Still, in a culture that champions individualism and puts a premium on treatment at all costs, the U’s program faces some resistance from patients and physicians. Patients worry their doctors will forgo the best available care and opt for the more cost-effective, low-risk procedures so they can increase their patient turnover rate and appear more “efficient” on paper. They see the U’s parsimonious effort as an insult to priceless individual lives. They believe judgements about the values of care, and of life, should be reserved to the person. Some doctors are concerned that the hospital’s close scrutiny intervenes in their professional decisions, which they maintain are always in the patients’ best interests.
While these are legitimate questions concerning the ethics of Utah’s current program, they are by no means grounds for its termination. The old system, one in which the insurance company has all the keys to profiteering, is certainly no more noble than the U’s. The monetary incentives provided by insurance companies, like ordering unnecessary tests, for example, put patients at risk and place hospitals under additional financial pressure. In addition, the dominance of insurers also allows them to skew prices in favor of the most profitable procedures, from their point of view, regardless of the procedures’ efficacy. The list of corruption and collusion goes on and on.

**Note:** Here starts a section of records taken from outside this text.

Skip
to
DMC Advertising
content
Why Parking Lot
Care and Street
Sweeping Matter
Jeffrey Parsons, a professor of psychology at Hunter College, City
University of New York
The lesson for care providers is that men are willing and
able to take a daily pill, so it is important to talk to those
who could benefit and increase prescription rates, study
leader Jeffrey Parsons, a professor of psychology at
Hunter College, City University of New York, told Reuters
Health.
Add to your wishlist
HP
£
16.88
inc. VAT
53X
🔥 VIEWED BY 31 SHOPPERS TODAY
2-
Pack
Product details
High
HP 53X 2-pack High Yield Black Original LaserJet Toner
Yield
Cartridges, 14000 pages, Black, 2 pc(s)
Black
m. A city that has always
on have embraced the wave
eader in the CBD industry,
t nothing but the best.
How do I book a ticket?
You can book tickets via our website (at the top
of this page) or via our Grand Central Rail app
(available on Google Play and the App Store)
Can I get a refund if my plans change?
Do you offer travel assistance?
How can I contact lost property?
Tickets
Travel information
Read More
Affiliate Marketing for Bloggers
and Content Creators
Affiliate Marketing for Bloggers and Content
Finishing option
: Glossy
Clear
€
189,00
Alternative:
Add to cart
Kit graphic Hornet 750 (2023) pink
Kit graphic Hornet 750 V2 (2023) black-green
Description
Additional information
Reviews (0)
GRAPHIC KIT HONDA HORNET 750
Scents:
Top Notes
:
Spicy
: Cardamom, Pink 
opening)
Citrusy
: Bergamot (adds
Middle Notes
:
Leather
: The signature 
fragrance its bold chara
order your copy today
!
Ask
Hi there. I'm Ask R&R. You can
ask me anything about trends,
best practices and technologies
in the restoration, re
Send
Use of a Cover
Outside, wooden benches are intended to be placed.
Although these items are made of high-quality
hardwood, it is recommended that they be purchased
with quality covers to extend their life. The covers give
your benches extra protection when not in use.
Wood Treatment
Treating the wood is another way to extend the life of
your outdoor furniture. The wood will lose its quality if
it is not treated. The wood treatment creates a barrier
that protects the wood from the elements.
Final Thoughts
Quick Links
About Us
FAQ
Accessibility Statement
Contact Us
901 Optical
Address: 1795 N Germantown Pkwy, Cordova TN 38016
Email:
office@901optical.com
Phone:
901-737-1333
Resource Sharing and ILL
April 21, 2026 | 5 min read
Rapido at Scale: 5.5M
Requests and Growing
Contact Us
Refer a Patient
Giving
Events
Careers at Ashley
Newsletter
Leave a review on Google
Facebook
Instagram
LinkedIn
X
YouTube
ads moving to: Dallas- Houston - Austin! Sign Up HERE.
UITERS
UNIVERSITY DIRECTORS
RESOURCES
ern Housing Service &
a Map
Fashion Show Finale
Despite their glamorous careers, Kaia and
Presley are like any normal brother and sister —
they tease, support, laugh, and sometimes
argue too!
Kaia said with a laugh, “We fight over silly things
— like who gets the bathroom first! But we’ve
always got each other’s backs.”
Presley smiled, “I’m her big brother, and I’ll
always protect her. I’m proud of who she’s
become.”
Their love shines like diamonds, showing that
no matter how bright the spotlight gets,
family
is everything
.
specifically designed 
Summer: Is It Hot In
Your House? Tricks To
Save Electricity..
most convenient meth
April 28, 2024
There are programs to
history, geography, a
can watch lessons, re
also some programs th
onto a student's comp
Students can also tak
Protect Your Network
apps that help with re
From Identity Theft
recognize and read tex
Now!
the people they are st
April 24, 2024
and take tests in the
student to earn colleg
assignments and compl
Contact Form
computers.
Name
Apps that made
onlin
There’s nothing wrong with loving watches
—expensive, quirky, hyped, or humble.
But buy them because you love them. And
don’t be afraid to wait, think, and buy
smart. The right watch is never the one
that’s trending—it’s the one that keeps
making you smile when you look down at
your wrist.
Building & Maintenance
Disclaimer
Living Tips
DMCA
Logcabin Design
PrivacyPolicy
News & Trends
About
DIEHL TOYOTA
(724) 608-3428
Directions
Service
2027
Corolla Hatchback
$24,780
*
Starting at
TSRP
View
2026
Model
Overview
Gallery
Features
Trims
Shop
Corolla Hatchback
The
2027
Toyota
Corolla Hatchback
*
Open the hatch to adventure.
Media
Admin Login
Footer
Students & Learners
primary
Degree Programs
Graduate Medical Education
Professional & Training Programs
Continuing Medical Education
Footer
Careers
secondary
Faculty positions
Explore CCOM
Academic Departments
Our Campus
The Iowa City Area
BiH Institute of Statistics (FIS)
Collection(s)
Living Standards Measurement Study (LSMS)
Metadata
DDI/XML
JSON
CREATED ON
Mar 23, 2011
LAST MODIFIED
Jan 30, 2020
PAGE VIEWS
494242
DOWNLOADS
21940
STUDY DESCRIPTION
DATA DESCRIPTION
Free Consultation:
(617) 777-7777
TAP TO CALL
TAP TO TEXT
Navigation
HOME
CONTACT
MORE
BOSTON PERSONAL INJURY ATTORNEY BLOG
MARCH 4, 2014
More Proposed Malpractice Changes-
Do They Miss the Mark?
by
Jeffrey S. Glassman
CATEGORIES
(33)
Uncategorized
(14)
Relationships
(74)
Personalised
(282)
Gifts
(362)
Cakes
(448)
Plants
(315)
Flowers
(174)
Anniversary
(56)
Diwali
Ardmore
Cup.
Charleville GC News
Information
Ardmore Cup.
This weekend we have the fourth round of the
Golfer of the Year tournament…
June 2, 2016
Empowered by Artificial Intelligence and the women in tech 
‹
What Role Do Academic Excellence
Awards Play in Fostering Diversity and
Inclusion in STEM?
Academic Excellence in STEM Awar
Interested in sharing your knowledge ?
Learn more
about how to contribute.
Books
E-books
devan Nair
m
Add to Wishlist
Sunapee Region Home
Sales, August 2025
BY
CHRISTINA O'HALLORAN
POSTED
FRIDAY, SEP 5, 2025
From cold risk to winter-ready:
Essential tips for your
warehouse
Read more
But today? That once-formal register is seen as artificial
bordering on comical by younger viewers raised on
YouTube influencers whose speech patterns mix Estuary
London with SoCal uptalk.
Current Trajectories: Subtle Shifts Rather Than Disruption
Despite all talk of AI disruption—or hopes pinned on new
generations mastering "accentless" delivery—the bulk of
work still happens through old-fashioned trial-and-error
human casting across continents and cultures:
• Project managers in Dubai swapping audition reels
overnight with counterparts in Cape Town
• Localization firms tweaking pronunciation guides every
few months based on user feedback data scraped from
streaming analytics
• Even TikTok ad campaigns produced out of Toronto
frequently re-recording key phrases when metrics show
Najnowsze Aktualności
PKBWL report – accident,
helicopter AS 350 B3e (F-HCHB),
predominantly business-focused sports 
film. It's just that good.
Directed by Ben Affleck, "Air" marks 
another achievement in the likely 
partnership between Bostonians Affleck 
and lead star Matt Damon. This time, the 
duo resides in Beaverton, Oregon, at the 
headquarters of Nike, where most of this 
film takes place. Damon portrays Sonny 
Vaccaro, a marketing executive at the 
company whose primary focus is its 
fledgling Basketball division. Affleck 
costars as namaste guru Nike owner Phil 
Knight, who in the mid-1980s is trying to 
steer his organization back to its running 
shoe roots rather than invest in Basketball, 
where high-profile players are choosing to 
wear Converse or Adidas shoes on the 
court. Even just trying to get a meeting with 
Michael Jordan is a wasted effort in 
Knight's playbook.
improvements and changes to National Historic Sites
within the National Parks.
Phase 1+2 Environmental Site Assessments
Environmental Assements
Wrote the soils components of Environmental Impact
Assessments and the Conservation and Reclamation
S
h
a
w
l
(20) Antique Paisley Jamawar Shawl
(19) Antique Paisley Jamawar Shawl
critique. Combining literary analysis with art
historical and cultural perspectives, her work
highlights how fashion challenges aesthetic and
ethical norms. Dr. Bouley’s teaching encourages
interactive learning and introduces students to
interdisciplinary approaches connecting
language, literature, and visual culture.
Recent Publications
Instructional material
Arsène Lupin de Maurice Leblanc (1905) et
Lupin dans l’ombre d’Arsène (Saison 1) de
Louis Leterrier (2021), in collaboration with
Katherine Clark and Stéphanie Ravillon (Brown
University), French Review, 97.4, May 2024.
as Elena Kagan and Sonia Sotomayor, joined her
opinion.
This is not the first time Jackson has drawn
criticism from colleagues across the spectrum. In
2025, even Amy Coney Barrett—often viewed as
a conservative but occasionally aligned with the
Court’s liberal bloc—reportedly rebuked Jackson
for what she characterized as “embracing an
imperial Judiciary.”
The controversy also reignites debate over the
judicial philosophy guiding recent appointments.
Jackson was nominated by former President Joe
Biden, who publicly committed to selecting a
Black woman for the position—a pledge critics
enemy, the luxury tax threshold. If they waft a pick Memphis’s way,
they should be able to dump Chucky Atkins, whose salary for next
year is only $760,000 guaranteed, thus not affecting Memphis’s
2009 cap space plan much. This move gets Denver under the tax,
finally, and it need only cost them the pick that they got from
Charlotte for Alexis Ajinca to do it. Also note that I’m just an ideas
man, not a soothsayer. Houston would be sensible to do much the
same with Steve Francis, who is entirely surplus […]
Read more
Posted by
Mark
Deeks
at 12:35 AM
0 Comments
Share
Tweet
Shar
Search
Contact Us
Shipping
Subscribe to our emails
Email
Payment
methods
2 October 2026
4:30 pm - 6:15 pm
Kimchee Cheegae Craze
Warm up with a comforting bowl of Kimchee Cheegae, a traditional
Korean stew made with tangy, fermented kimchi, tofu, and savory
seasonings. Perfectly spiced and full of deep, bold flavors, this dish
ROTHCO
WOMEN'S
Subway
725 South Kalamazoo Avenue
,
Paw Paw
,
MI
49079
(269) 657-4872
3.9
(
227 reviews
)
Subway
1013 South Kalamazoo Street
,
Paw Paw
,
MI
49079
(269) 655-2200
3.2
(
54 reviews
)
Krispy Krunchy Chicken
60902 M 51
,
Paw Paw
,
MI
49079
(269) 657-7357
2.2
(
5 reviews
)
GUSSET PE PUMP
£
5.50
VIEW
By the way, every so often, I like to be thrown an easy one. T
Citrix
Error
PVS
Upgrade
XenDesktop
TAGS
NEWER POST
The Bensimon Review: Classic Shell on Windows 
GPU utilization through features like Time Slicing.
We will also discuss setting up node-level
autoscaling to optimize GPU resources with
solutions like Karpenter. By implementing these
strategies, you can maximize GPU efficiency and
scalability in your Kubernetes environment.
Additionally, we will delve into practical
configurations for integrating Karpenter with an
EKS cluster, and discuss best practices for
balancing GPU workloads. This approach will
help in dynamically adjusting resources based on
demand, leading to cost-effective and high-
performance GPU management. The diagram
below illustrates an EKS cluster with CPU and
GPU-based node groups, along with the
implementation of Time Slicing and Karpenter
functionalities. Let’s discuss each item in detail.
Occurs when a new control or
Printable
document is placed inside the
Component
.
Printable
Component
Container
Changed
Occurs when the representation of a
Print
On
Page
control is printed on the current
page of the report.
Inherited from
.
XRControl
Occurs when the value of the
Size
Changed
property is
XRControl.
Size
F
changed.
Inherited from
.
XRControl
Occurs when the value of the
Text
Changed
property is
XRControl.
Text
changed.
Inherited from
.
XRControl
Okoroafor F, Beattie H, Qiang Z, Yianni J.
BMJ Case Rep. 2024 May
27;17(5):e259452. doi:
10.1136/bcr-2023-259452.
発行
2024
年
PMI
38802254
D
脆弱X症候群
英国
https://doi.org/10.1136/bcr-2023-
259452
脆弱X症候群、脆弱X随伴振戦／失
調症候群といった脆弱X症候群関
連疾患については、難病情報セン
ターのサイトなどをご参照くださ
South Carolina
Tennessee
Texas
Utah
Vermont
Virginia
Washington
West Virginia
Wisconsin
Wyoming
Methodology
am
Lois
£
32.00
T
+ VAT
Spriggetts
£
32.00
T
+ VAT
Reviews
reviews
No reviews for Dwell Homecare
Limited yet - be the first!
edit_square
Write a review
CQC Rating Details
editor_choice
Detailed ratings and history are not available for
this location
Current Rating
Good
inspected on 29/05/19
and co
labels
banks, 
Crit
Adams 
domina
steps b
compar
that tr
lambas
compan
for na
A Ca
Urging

What the Utah health care system needs is continued improvements to better reflect the nuanced dynamics of a public company in our capitalist economy. Information on the price of procedures, outcome of a medical team, source and use of the hospital’s profits and perhaps the philosophies of doctors should be accessible to patients, who in turn should work out their individual treatment goals and needs with their chosen physicians. Patients may choose to consult with billing experts in the hospital to decide on their best options, taking finance into consideration, before returning to their physicians for a final decision. Doctors, then, would not need to be overly concerned about the financial aspect of their work, while patients would be guaranteed to receive the care they expect. Finally, we must change the way executives at hospitals view physicians, possibly through legislation. Instead of money-generating employees, doctors should be treated as an individual department in a company, with diverse clienteles, missions and, resultantly, profit margins. This way, doctors won’t be discriminated against for performing more expensive procedures when they see fit, and hospitals can profit by providing care to a diverse pool of patients whose ideas of the most appropriate care aligns with certain doctors’. Hopefully, this approach will help society finally rid its healthcare system of the corrupt influence of insurance companies.